The value of \(\lambda\) can be selected with cross-validation with the training data.
Advantages of Lasso
Feature selection: One of the key advantages of Lasso regression is its ability to perform feature or variable selection by shrinking the coefficients of the least important predictors to zero. This feature of the algorithm can be very helpful when you have a large number of predictors, and you suspect that many of them are irrelevant or redundant.
Dealing with lots or predictors: In situations where the number of predictors (\(p\)) is close to or exceeds the number of observations \(n\), classical logistic regression might overfit or might not even run at all.
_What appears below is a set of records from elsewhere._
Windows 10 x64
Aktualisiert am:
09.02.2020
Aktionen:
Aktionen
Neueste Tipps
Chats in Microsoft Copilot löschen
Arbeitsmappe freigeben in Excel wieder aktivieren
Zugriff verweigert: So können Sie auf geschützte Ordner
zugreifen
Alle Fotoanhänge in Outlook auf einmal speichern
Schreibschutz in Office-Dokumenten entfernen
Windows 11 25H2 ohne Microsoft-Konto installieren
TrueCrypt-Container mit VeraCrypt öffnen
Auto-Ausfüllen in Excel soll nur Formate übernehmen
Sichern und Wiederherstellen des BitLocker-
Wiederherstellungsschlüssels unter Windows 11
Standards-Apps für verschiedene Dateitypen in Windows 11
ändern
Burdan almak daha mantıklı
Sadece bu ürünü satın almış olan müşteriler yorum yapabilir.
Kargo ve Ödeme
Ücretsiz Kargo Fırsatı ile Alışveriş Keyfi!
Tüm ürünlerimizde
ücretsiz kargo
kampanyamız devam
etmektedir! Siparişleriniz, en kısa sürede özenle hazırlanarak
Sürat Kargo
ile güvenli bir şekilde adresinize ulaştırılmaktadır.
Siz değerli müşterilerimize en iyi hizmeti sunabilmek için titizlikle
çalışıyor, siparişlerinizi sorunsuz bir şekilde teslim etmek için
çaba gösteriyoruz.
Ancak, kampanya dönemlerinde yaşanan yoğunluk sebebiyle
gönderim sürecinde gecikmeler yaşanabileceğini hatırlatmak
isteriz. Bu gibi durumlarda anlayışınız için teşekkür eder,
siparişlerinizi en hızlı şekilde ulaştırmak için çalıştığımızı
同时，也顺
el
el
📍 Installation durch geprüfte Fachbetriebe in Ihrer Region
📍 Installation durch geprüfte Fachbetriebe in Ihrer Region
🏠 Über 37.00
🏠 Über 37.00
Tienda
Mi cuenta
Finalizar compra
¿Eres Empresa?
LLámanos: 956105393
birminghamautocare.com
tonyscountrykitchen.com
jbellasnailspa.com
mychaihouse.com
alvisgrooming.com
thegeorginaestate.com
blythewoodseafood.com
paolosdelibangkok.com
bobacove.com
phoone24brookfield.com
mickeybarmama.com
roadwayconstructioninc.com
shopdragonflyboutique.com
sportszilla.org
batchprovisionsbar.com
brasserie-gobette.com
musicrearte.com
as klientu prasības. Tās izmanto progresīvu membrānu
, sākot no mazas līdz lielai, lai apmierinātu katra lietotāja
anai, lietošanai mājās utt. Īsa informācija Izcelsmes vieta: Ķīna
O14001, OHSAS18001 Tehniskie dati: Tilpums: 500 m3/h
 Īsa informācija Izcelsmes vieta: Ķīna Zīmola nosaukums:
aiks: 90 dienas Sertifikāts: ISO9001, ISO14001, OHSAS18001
Lasso can be a solution in these high-dimensional settings.
Multicollinearity: When predictor variables are highly correlated, standard logistic regression’s estimates can be very unstable. Lasso helps to alleviate “multicollinearity” (high correlation) issues by penalizing certain coefficients and pushing them towards zero.
Interpretability: Because Lasso can zero out coefficients, the resulting model can be more interpretable than a model with many predictors. And Lasso is more interpretable than “black-box” machine learning algorithms.
Model Performance: If there’s a concern about overfitting due to a large number of predictors, Lasso can provide a more generalized model that might perform better on out-of-sample data compared to a non-regularized logistic regression.
Disdvantages of Lasso
True model: If the true underlying model is very sparse (i.e., very few predictors truly matter), then lasso will perform very well. However, if a large number of predictors matter, lasso may not be stable.
Challenged with highly correlated predictors: With highly correlated predictors, lasso arbitrarily chooses which to include in the model. This arbitrary selection may not matter for predictive performance but can interfere with explainability.
Implementation of Lasso in R
In R, we implement lasso with glmnet()
in the glmnet
package. The code templates will do this for you.